The co-lead surgeon Prof Richard Smith, the clinical lead at the charity Womb Transplant UK and a consultant gynaecological surgeon at Imperial College London, said the operation had been a “massive success”.

“It was incredible,” he said. “I think it was probably the most stressful week in my surgical career but also unbelievably positive. The donor and recipient are over the moon, just over the moon.

“I feel emotional about it all. The first consultation with the recipient post-op, we were all almost in tears.

“I’m just really happy that we’ve got a donor who is completely back to normal after her big op and the recipient is, after her big op, doing really well on her immunosuppressive therapy and looking forward to hopefully having a baby.”

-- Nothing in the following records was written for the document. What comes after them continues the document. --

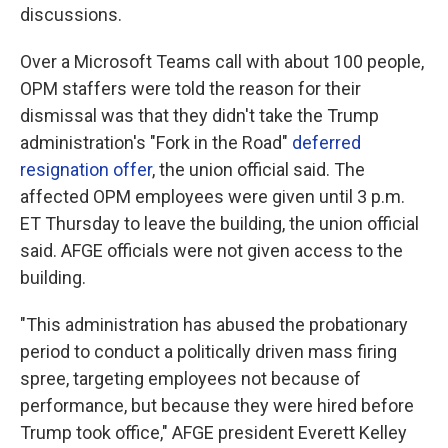
discussions.
Over a Microsoft Teams call with about 100 people,
OPM staffers were told the reason for their
dismissal was that they didn't take the Trump
administration's "Fork in the Road"
deferred
resignation offer
, the union official said. The
affected OPM employees were given until 3 p.m.
ET Thursday to leave the building, the union official
said. AFGE officials were not given access to the
building.
"This administration has abused the probationary
period to conduct a politically driven mass firing
spree, targeting employees not because of
performance, but because they were hired before
Trump took office," AFGE president Everett Kelley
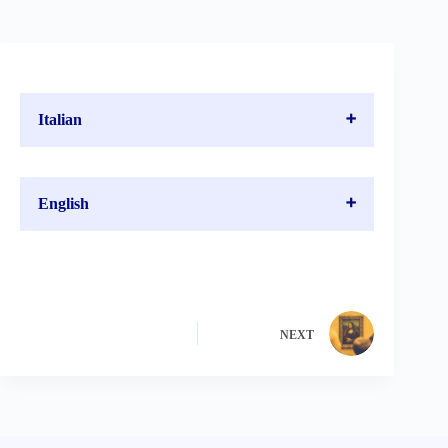
Italian
English
NEXT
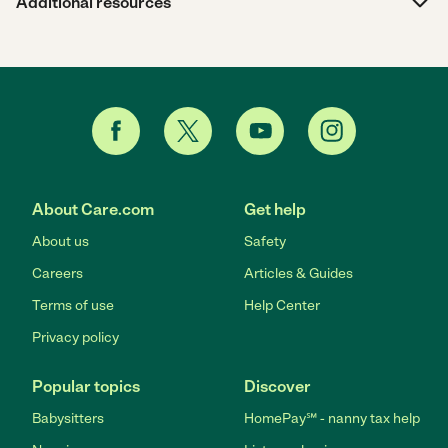
Additional resources
About Care.com
Get help
About us
Safety
Careers
Articles & Guides
Terms of use
Help Center
Privacy policy
Popular topics
Discover
Babysitters
HomePay℠ - nanny tax help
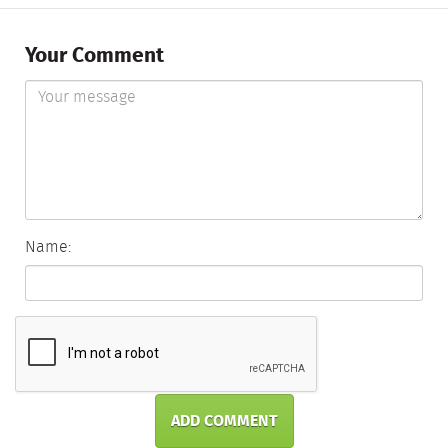
Your Comment
Name:
ADD COMMENT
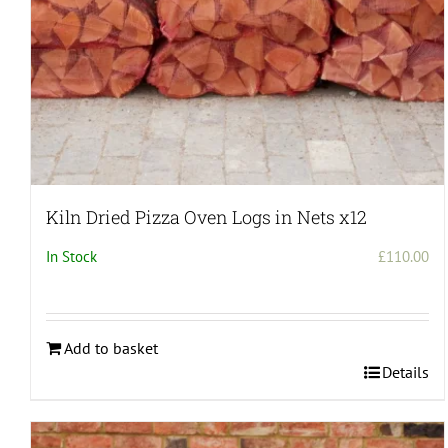
Kiln Dried Pizza Oven Logs in Nets x12
In Stock
£
110.00
Add to basket
Details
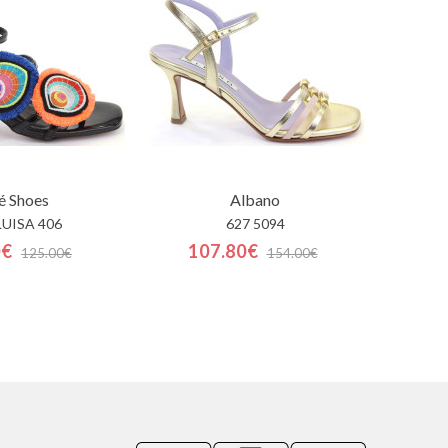
é Shoes
Albano
LUISA 406
627 5094
0€
107.80€
125.00€
154.00€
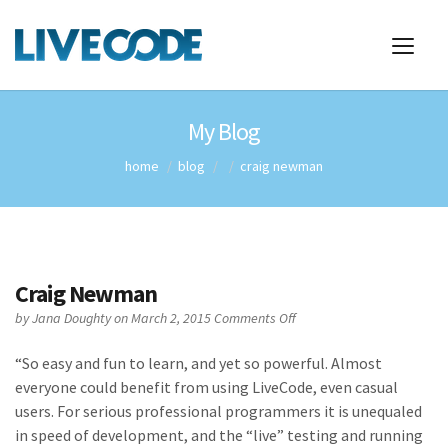
My Blog
home
blog
craig newman
Craig Newman
on
by
Jana Doughty
on March 2, 2015
Comments Off
Craig
Newman
“
So easy and fun to learn, and yet so powerful. Almost
everyone could benefit from using LiveCode, even casual
users. For serious professional programmers it is unequaled
in speed of development, and the “live” testing and running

Isabel Quigora and Richard Smith pose for a picture in the operating theatre
The lead surgeons Isabel Quigora and Richard Smith. Photograph: Womb Transplant UK/PA

The woman receiving the womb was born with Mayer-Rokitansky-Küster-Hauser syndrome (MRKH), a rare condition affecting about one in every 5,000 women.

With MRKH, women have an underdeveloped vagina and underdeveloped or missing womb. The first sign of the condition is when a teenage girl does not have periods.

However, their ovaries are intact and still function to produce eggs and female hormones, making conceiving via fertility treatment a possibility.

Before receiving her sister’s womb, the woman had two rounds of fertility stimulation to produce eggs, followed by intracytoplasmic sperm injection (ICSI) to create embryos.

Five embryos reached blastocyst stage – which means they have a good chance of success in IVF – and were frozen for when the patient undergoes treatment at the Lister fertility clinic in central London later this year.

Smith said the transplanted womb was functioning exactly as it should and plans for IVF were on track. The woman will need to take immunosuppressant drugs throughout any future pregnancy to prevent her body rejecting the donor organ.

The transplant is expected to last a maximum of five years before the womb is removed.

The day of the surgery, which involved more than 30 staff, began with the removal of the older sister’s womb, which took eight hours and 12 minutes. One hour before the womb was extracted, surgeons began operating on the younger sister.

Before surgery, the sisters underwent extensive counselling and were reviewed by gynaecologists, transplant surgeons, obstetricians, psychologists, anaesthetists and pharmacists.

They were also assessed by a Human Tissue Authority (HTA) independent assessor to ensure they were aware of the risks and to confirm they were entering into the surgery of their own free will.

The case was reviewed by an HTA panel before permission was granted to proceed. The £25,000 transplant cost was paid for by donations to Womb Transplant UK.

Asked how many UK women could benefit from womb transplants in future, Smith said: “Realistically you’re talking maximum numbers of 20 to 30 per year on the living donor side for the foreseeable future.”

Transplants could help women born without a functioning womb and those who lose their organ to cancer or other conditions.

Surgeons also hope to use living donors who are not relatives but are offering their organs altruistically.

Quiroga said: “We have women contacting the charity … such as young women who say ‘I don’t want to have children but I would love to help others have a child’ or ‘I’ve already had my children I would love other women to have that experience’. So yes, there will definitely be a time in which that is a main source of donors.”